# Legacy Black Writeable Modules for Free!



## gunrunnerjohn (Nov 10, 2010)

If you have the Lionel Legacy system, you may know that Lionel has released writable black modules for doing updates and for saving configurations, etc. The list price of these are $19.99.

Most of us with a Legacy system already have a bunch of the blue modules that were shipped for each software update. However, these are read-only modules.

I got curious and pulled one apart, imagine my surprise when I found EEPROM chips in the modules. After consulting the data sheet for the EEPROM, I discovered that by just cutting a pin on the chip I could turn the chip into a read-write chip.

After making the modification, the formerly useless blue module now behaves like a $19.99 black module, success! So now, instead of having five useless blue modules, I have $100 worth of black modules for upgrades and configuration backups. 

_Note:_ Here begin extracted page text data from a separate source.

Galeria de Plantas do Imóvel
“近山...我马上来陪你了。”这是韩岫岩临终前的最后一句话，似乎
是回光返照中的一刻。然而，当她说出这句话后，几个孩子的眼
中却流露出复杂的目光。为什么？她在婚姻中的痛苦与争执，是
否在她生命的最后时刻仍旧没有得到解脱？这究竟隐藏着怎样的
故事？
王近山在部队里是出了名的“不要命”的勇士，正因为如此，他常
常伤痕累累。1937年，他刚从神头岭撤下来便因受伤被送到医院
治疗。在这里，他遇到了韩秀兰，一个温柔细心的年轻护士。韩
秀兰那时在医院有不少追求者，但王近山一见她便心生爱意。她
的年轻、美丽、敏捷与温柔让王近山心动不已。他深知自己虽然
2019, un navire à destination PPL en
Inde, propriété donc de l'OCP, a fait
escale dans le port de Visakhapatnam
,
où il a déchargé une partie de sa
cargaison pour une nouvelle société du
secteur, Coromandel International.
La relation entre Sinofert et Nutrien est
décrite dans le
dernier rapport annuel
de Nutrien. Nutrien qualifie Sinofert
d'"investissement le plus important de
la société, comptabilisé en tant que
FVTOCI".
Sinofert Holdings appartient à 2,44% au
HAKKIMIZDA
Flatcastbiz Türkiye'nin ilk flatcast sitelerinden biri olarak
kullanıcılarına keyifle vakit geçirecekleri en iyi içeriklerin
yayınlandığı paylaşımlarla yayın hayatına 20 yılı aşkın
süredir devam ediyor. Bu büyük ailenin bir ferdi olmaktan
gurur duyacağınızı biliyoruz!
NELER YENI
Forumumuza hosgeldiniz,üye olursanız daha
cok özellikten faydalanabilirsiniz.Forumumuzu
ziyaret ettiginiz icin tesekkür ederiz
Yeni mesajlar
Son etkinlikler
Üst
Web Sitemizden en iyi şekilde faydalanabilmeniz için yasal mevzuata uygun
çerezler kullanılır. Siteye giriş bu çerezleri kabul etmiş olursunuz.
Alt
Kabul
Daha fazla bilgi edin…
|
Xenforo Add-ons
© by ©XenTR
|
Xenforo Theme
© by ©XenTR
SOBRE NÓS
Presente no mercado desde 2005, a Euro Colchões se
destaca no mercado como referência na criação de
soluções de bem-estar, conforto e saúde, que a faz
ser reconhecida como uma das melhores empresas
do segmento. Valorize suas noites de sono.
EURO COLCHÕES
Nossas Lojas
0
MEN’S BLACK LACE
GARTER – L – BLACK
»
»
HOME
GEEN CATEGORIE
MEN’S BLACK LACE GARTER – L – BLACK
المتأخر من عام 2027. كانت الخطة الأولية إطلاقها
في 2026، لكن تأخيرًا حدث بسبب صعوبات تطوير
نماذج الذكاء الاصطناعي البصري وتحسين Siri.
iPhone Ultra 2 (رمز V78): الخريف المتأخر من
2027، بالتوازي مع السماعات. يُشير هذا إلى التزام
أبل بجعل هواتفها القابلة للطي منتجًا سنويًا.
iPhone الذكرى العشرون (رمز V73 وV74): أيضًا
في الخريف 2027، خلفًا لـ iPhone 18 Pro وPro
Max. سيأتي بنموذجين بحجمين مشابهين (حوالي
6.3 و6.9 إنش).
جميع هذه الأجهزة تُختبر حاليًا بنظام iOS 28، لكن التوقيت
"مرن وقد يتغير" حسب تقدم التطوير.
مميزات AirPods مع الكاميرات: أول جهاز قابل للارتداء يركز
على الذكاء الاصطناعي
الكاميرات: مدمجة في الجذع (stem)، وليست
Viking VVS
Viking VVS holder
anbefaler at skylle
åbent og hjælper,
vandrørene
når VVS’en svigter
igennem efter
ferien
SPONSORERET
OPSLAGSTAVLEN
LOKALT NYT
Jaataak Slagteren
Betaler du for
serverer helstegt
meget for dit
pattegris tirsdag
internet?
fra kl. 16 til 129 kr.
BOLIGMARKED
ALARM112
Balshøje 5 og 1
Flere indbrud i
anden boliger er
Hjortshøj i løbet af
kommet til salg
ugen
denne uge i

Here's a picture of the modifications.


----------



## gunrunnerjohn (Nov 10, 2010)

A slightly more robust way of making the modules writable, it turns out there's a zero-ohm resistor to configure them.


----------



## tjcruiser (Jan 10, 2010)

John,

Just out of curiosity, about how bit are those modules? About a flash drive or so?

TJ


----------



## gunrunnerjohn (Nov 10, 2010)

Yep, they are about the size of a thumb drive. The two chips are 512k-bit EEPROM chips, so the modules have 128k-bytes of capacity. Not exactly mass-storage, but sufficient for the job. Sure beats buying them for $20/ea, I made myself five of them from the one-time use upgrade modules, I have plenty now.


----------



## BFI66 (Feb 7, 2013)

Thanks John, for the tip......worked like a charm-Pete


----------



## gunrunnerjohn (Nov 10, 2010)

Glad it worked out for you.


----------